**Task input**
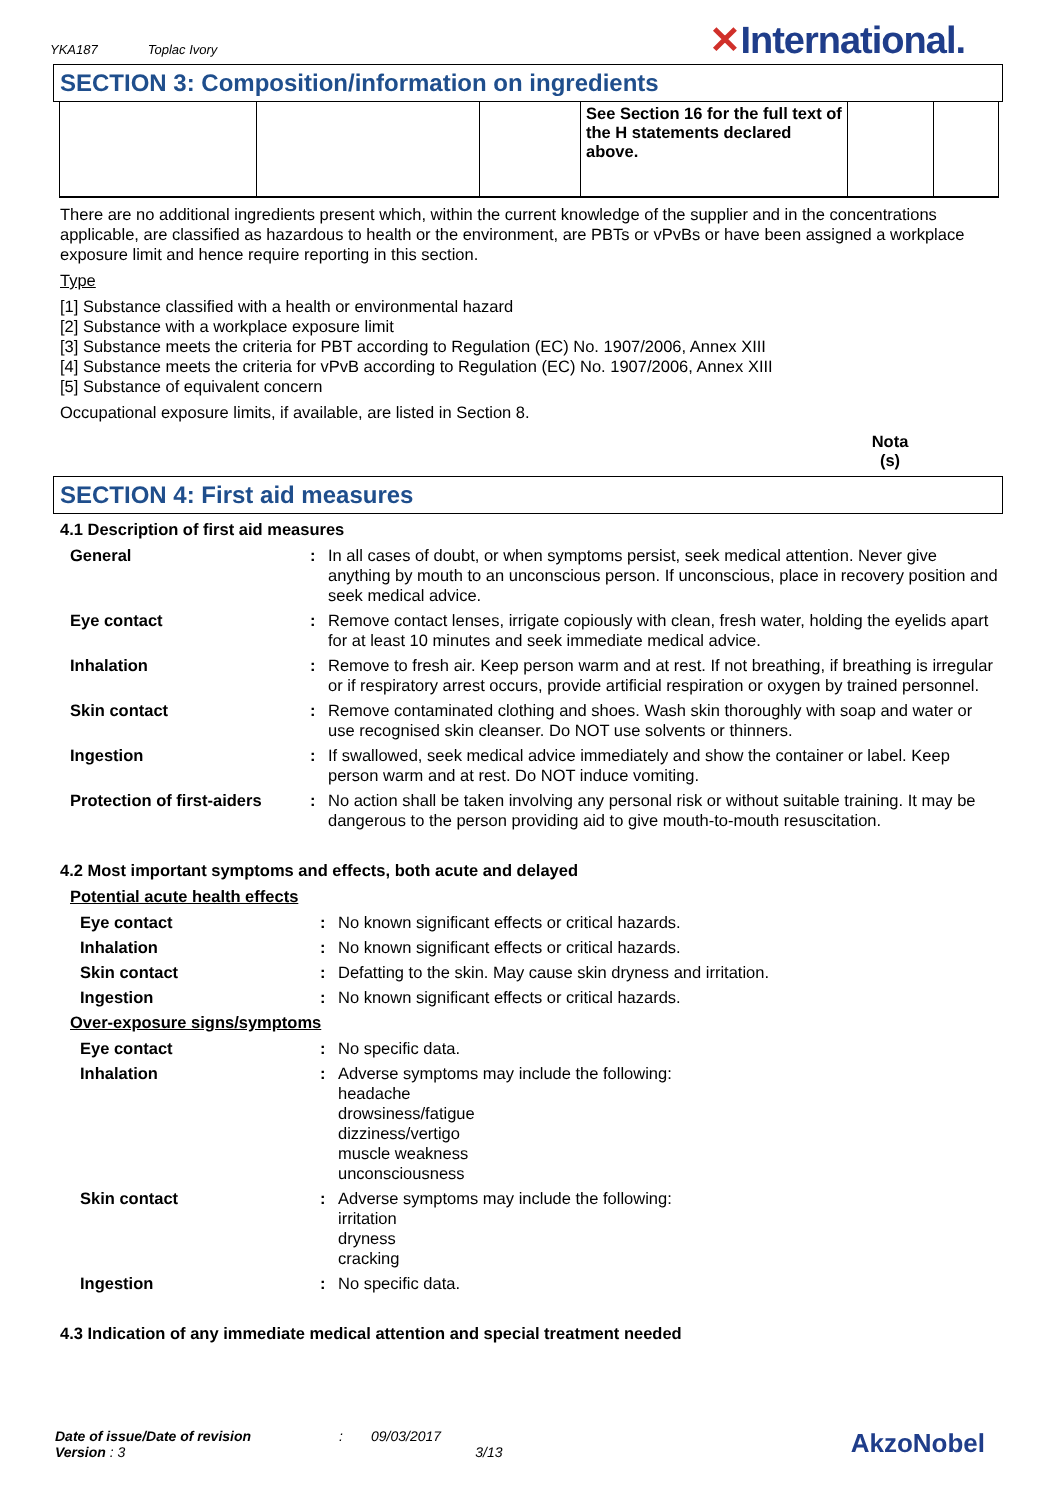YKA187 Toplac Ivory ✕International.
SECTION 3: Composition/information on ingredients
| | | | See Section 16 for the full text of the H statements declared above. | | |
There are no additional ingredients present which, within the current knowledge of the supplier and in the concentrations applicable, are classified as hazardous to health or the environment, are PBTs or vPvBs or have been assigned a workplace exposure limit and hence require reporting in this section.
Type
[1] Substance classified with a health or environmental hazard
[2] Substance with a workplace exposure limit
[3] Substance meets the criteria for PBT according to Regulation (EC) No. 1907/2006, Annex XIII
[4] Substance meets the criteria for vPvB according to Regulation (EC) No. 1907/2006, Annex XIII
[5] Substance of equivalent concern
Occupational exposure limits, if available, are listed in Section 8.
Nota (s)
SECTION 4: First aid measures
4.1 Description of first aid measures
| General | : | In all cases of doubt, or when symptoms persist, seek medical attention. Never give anything by mouth to an unconscious person. If unconscious, place in recovery position and seek medical advice. |
| Eye contact | : | Remove contact lenses, irrigate copiously with clean, fresh water, holding the eyelids apart for at least 10 minutes and seek immediate medical advice. |
| Inhalation | : | Remove to fresh air. Keep person warm and at rest. If not breathing, if breathing is irregular or if respiratory arrest occurs, provide artificial respiration or oxygen by trained personnel. |
| Skin contact | : | Remove contaminated clothing and shoes. Wash skin thoroughly with soap and water or use recognised skin cleanser. Do NOT use solvents or thinners. |
| Ingestion | : | If swallowed, seek medical advice immediately and show the container or label. Keep person warm and at rest. Do NOT induce vomiting. |
| Protection of first-aiders | : | No action shall be taken involving any personal risk or without suitable training. It may be dangerous to the person providing aid to give mouth-to-mouth resuscitation. |
4.2 Most important symptoms and effects, both acute and delayed
Potential acute health effects
| Eye contact | : | No known significant effects or critical hazards. |
| Inhalation | : | No known significant effects or critical hazards. |
| Skin contact | : | Defatting to the skin. May cause skin dryness and irritation. |
| Ingestion | : | No known significant effects or critical hazards. |
Over-exposure signs/symptoms
| Eye contact | : | No specific data. |
| Inhalation | : | Adverse symptoms may include the following: headache drowsiness/fatigue dizziness/vertigo muscle weakness unconsciousness |
| Skin contact | : | Adverse symptoms may include the following: irritation dryness cracking |
| Ingestion | : | No specific data. |
4.3 Indication of any immediate medical attention and special treatment needed
Date of issue/Date of revision: 09/03/2017 AkzoNobel
Version : 3 3/13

**Goal of the exercise**
Since the copy must hold no pictures, repeat everything else in the records exactly as written.

**Result of this task**
YKA187 Toplac Ivory ✕International.
SECTION 3: Composition/information on ingredients
| | | | See Section 16 for the full text of the H statements declared above. | | |
There are no additional ingredients present which, within the current knowledge of the supplier and in the concentrations applicable, are classified as hazardous to health or the environment, are PBTs or vPvBs or have been assigned a workplace exposure limit and hence require reporting in this section.
Type
[1] Substance classified with a health or environmental hazard
[2] Substance with a workplace exposure limit
[3] Substance meets the criteria for PBT according to Regulation (EC) No. 1907/2006, Annex XIII
[4] Substance meets the criteria for vPvB according to Regulation (EC) No. 1907/2006, Annex XIII
[5] Substance of equivalent concern
Occupational exposure limits, if available, are listed in Section 8.
Nota (s)
SECTION 4: First aid measures
4.1 Description of first aid measures
| General | : | In all cases of doubt, or when symptoms persist, seek medical attention. Never give anything by mouth to an unconscious person. If unconscious, place in recovery position and seek medical advice. |
| Eye contact | : | Remove contact lenses, irrigate copiously with clean, fresh water, holding the eyelids apart for at least 10 minutes and seek immediate medical advice. |
| Inhalation | : | Remove to fresh air. Keep person warm and at rest. If not breathing, if breathing is irregular or if respiratory arrest occurs, provide artificial respiration or oxygen by trained personnel. |
| Skin contact | : | Remove contaminated clothing and shoes. Wash skin thoroughly with soap and water or use recognised skin cleanser. Do NOT use solvents or thinners. |
| Ingestion | : | If swallowed, seek medical advice immediately and show the container or label. Keep person warm and at rest. Do NOT induce vomiting. |
| Protection of first-aiders | : | No action shall be taken involving any personal risk or without suitable training. It may be dangerous to the person providing aid to give mouth-to-mouth resuscitation. |
4.2 Most important symptoms and effects, both acute and delayed
Potential acute health effects
| Eye contact | : | No known significant effects or critical hazards. |
| Inhalation | : | No known significant effects or critical hazards. |
| Skin contact | : | Defatting to the skin. May cause skin dryness and irritation. |
| Ingestion | : | No known significant effects or critical hazards. |
Over-exposure signs/symptoms
| Eye contact | : | No specific data. |
| Inhalation | : | Adverse symptoms may include the following: headache drowsiness/fatigue dizziness/vertigo muscle weakness unconsciousness |
| Skin contact | : | Adverse symptoms may include the following: irritation dryness cracking |
| Ingestion | : | No specific data. |
4.3 Indication of any immediate medical attention and special treatment needed
Date of issue/Date of revision: 09/03/2017 AkzoNobel
Version : 3 3/13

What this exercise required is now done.